Franklin Half Dollar Choice Proof

Grab this roll of 20 coins that are all in Choice Proof condition meaning that they are all graded at PF63 or higher. All coins in the roll are from between 1960 and 1963. The Franklin half dollar bears an image of American founding father, Benjamin Franklin. These coins are from the last years that the Franklin half dollar was minted as it was replaced in 1964 by the Kennedy half dollar.

History of the Franklin half dollar

The Benjamin Franklin half dollar was struck by the US Mint from 1948 to 1963. Nellie Tayloe Ross was the mint director in 1947 and she greatly admired Benjamin Franklin. She commissioned the mint's chief engraver, John Sinnock, to design a coin with an image of Franklin on the obverse. John Sinnock died before completing the project, so the final design was actually created by his successor, Gilroy Roberts. The reverse of the coin features the Liberty Bell and clearly shows the crack in the bell which earned disapproval from the Fine Arts Commission. This coin attracted further controversy as it includes Sinnock's initials "JRS", which many people felt was a tribute to Stalin. The mint released a statement explaining the initials and the original design was used until 1964 when the coin was replaced by the Kennedy Half Dollar.

Design Specifics

Each 50 cent piece has a reeded edge, is 1.55mm thick, is 30.68mm wide, and weighs 12.5g.  The obverse of the coin features an image of Benjamin Franklin with flowing hair and is a relatively simple design. The reverse contains the Liberty Bell along with a small eagle in one corner. 

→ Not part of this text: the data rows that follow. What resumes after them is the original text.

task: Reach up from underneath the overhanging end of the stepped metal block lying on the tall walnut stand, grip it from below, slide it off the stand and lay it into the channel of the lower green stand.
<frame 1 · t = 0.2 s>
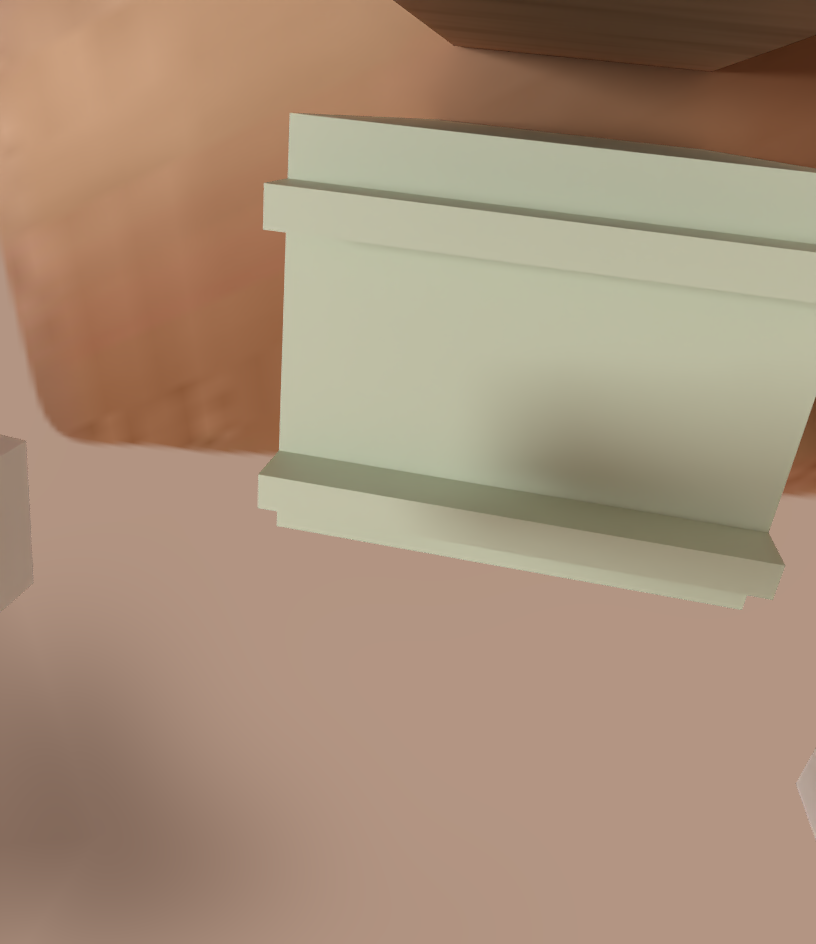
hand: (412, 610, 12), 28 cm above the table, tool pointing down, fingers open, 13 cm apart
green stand: (547, 248, 36), on the table
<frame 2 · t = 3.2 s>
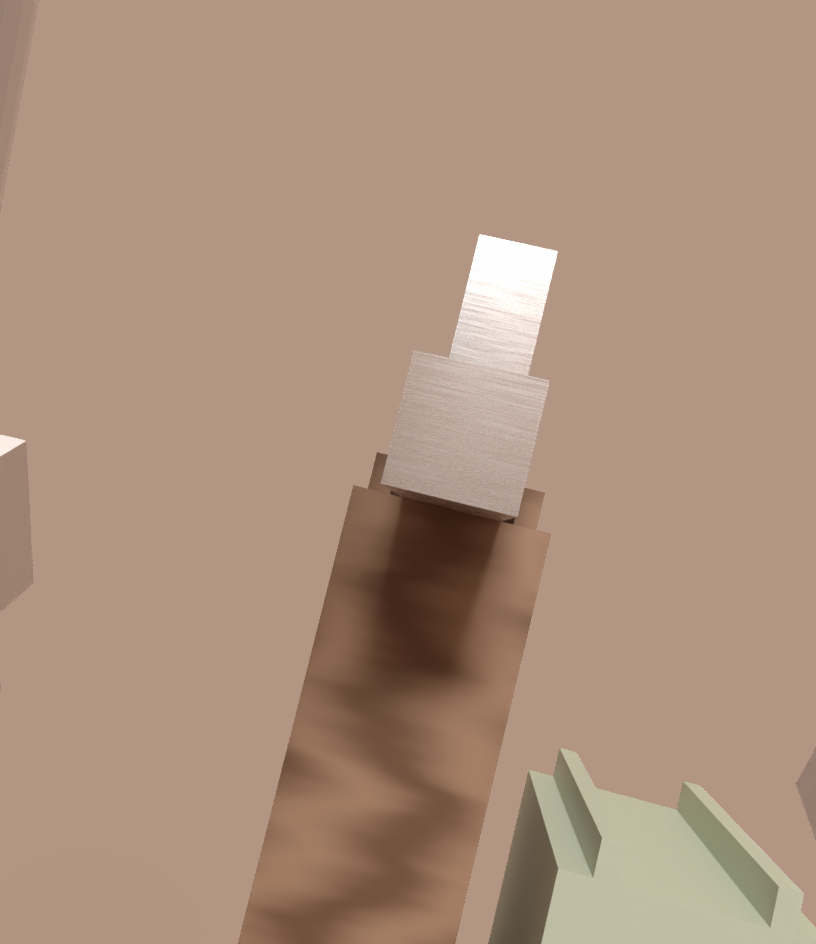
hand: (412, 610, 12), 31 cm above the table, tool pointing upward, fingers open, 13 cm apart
stepped metal block: (451, 510, 32), point 33 cm above the table, touching walnut stand
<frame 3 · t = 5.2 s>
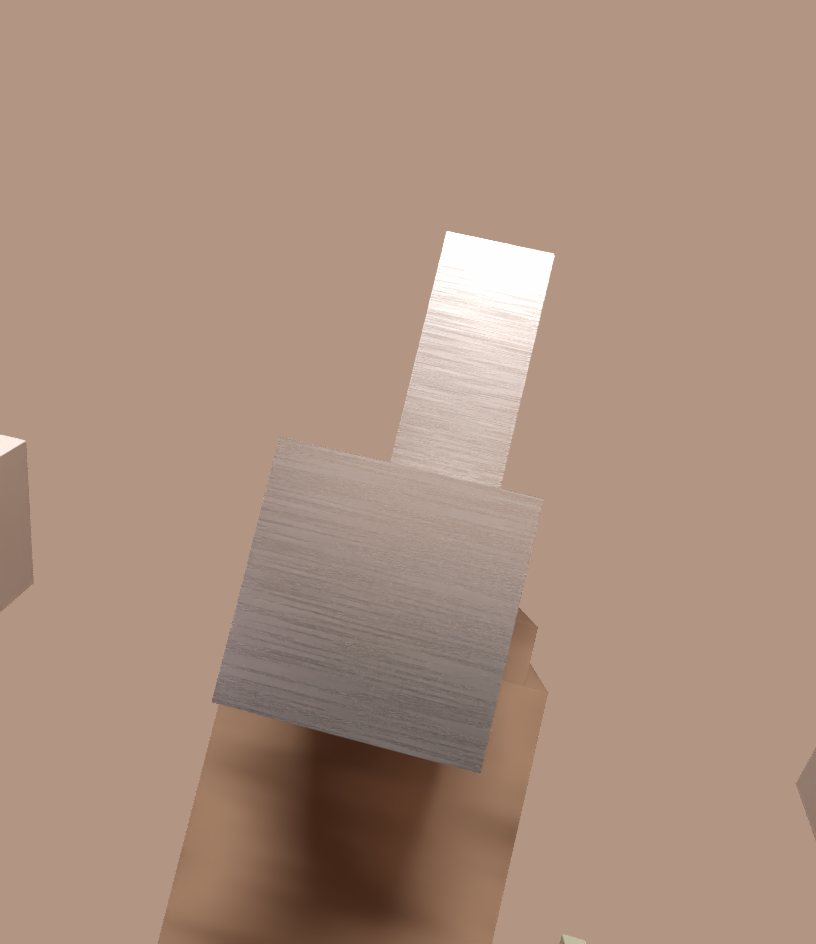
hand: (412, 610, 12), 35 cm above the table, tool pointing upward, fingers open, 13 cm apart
stepped metal block: (396, 644, 21), point 33 cm above the table, touching walnut stand
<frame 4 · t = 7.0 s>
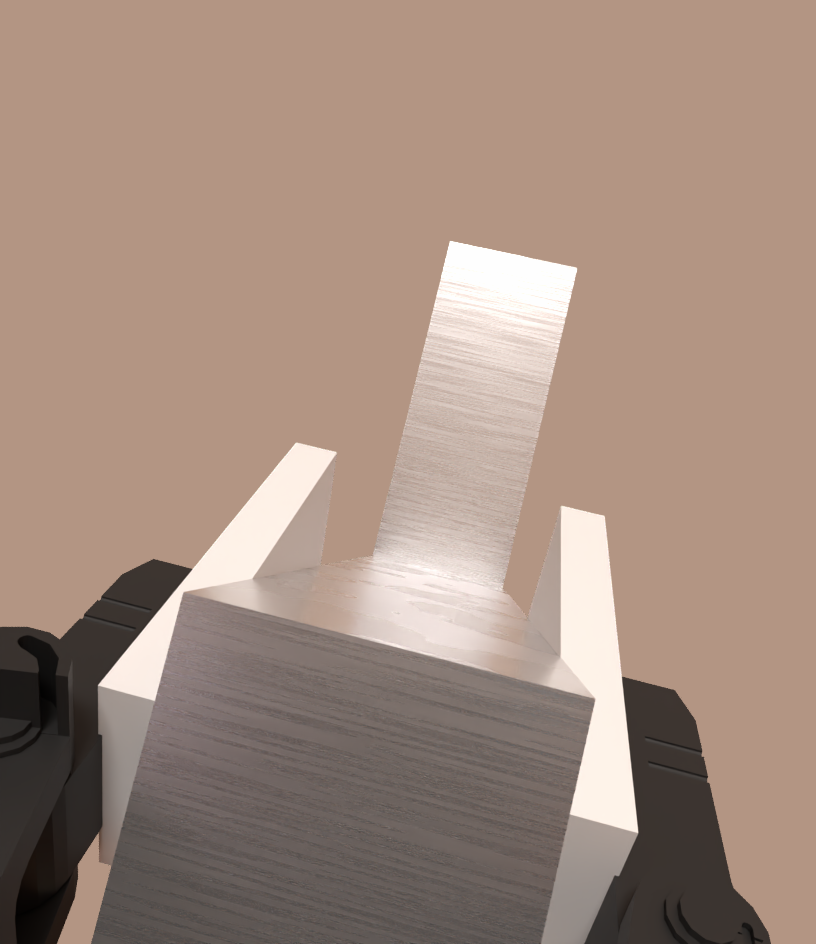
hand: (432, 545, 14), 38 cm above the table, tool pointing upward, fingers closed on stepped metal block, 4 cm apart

Franklin half dollar value and mintage

Between 1960 and 1963, coins were only struck at the Denver and Philadelphia mints. 187,226,827 coins were minted during this time period. Coins with the "D" mark do have a higher value to collectors as fewer coins were minted in Denver. The coins were struck from 90% silver which adds to their numerical value. These coins are generally valued between $20 and $30 depending on the condition.